• [PROBLEM]: Treat the line containing "421 569 2.40" as the last one, and return every line exactly from the first line of the material below up to it.

• [DATA FOR THIS TASK]:
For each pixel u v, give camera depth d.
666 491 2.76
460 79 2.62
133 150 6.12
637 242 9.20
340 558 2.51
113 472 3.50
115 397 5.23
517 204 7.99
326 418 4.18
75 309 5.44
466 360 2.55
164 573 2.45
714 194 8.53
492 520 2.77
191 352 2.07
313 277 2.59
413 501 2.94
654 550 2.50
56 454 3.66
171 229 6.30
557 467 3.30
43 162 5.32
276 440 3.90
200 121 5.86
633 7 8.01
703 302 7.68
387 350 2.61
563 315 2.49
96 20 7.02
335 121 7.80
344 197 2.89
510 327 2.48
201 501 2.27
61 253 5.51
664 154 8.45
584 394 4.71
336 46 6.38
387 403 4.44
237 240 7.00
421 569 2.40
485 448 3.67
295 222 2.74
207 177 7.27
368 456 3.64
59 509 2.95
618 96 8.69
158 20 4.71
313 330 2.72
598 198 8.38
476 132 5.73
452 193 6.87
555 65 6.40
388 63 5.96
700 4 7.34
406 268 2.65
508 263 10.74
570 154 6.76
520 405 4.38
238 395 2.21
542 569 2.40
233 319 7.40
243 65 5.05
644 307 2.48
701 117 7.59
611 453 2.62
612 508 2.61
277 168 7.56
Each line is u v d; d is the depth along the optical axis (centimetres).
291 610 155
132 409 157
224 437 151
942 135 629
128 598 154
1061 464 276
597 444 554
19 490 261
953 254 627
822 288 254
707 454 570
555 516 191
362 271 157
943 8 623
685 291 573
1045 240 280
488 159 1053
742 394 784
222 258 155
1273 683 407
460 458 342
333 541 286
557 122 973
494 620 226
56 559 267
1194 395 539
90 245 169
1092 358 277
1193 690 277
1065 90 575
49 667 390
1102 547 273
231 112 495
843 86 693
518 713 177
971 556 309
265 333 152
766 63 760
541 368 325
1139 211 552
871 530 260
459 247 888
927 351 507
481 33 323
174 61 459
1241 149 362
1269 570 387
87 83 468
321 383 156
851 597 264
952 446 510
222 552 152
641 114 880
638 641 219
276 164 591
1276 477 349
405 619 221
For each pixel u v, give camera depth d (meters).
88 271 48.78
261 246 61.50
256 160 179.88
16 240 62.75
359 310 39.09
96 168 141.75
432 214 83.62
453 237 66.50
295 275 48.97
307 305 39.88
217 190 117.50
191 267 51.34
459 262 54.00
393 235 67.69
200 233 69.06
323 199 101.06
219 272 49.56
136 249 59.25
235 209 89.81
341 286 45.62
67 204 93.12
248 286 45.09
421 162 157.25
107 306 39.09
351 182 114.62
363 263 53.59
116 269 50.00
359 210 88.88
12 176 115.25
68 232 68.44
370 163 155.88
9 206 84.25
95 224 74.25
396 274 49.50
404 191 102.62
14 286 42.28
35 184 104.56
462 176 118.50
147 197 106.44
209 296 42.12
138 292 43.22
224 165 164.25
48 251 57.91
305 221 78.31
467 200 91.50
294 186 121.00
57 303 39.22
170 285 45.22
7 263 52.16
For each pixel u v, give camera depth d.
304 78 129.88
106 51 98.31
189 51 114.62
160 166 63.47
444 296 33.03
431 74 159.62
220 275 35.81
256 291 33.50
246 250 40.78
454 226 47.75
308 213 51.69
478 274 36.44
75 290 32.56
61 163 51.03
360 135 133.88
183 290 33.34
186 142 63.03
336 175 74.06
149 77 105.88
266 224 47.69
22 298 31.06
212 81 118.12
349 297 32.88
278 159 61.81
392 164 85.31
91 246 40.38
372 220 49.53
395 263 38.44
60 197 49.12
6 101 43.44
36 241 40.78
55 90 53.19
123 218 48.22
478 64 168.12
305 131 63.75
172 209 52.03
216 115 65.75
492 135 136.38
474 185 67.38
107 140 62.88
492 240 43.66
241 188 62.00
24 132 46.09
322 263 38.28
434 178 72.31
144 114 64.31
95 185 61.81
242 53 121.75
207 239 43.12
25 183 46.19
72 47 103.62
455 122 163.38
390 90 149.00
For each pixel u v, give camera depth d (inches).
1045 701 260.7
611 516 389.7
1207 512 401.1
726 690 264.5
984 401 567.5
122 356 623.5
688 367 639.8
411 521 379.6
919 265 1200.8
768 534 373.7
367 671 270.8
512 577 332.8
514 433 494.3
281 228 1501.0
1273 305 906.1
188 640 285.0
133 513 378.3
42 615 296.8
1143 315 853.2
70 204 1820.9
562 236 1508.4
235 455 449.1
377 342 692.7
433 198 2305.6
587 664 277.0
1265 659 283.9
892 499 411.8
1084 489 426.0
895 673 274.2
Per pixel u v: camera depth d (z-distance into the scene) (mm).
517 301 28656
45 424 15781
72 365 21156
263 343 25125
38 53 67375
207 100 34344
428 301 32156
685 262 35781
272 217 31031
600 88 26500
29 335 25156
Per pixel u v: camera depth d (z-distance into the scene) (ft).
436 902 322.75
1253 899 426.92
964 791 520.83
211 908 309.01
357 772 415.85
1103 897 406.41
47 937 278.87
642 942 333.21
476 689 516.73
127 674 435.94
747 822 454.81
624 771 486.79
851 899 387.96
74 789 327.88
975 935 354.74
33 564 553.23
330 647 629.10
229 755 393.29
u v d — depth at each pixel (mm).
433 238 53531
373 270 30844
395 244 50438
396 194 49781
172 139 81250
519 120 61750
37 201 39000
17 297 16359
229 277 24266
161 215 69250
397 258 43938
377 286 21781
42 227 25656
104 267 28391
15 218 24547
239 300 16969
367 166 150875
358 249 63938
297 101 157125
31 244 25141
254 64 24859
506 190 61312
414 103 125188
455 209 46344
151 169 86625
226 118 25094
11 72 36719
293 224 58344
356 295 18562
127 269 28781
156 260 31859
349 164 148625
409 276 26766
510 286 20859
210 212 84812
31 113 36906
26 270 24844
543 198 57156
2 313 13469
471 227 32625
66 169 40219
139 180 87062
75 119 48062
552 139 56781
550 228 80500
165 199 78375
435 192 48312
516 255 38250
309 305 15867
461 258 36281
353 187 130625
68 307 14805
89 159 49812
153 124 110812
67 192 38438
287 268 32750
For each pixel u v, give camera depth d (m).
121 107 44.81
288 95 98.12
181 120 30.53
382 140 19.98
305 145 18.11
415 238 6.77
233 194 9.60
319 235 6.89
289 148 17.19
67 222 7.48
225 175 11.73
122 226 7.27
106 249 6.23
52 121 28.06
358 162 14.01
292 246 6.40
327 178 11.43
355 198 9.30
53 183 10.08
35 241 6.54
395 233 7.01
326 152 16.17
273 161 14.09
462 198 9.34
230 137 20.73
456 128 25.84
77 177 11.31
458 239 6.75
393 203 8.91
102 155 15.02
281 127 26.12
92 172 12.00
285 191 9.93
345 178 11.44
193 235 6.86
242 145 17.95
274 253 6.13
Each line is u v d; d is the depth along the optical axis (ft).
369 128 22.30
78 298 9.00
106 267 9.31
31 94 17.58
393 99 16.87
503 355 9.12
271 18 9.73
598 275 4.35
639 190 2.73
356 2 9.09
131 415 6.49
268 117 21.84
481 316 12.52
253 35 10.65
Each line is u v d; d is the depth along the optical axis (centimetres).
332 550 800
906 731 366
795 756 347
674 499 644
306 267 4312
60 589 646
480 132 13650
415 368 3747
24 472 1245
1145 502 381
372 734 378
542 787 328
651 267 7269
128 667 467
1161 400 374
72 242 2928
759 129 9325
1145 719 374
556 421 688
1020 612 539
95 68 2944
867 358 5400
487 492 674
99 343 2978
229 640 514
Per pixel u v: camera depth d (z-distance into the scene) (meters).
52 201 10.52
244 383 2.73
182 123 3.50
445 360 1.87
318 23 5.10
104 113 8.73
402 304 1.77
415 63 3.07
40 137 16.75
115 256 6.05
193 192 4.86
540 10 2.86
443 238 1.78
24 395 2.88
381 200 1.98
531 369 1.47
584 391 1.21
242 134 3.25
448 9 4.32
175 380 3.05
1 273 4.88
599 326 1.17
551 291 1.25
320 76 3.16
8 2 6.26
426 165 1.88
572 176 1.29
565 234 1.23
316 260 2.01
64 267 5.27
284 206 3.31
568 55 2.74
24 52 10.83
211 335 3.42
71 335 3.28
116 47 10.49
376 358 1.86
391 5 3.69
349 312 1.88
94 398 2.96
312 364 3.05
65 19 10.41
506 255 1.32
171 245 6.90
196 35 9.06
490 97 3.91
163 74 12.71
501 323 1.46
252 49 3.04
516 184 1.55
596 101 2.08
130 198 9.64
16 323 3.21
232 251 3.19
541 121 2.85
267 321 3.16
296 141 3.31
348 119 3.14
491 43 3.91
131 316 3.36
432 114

• [SOLUTION FOR THIS PROBLEM]:
For each pixel u v, give camera depth d.
666 491 2.76
460 79 2.62
133 150 6.12
637 242 9.20
340 558 2.51
113 472 3.50
115 397 5.23
517 204 7.99
326 418 4.18
75 309 5.44
466 360 2.55
164 573 2.45
714 194 8.53
492 520 2.77
191 352 2.07
313 277 2.59
413 501 2.94
654 550 2.50
56 454 3.66
171 229 6.30
557 467 3.30
43 162 5.32
276 440 3.90
200 121 5.86
633 7 8.01
703 302 7.68
387 350 2.61
563 315 2.49
96 20 7.02
335 121 7.80
344 197 2.89
510 327 2.48
201 501 2.27
61 253 5.51
664 154 8.45
584 394 4.71
336 46 6.38
387 403 4.44
237 240 7.00
421 569 2.40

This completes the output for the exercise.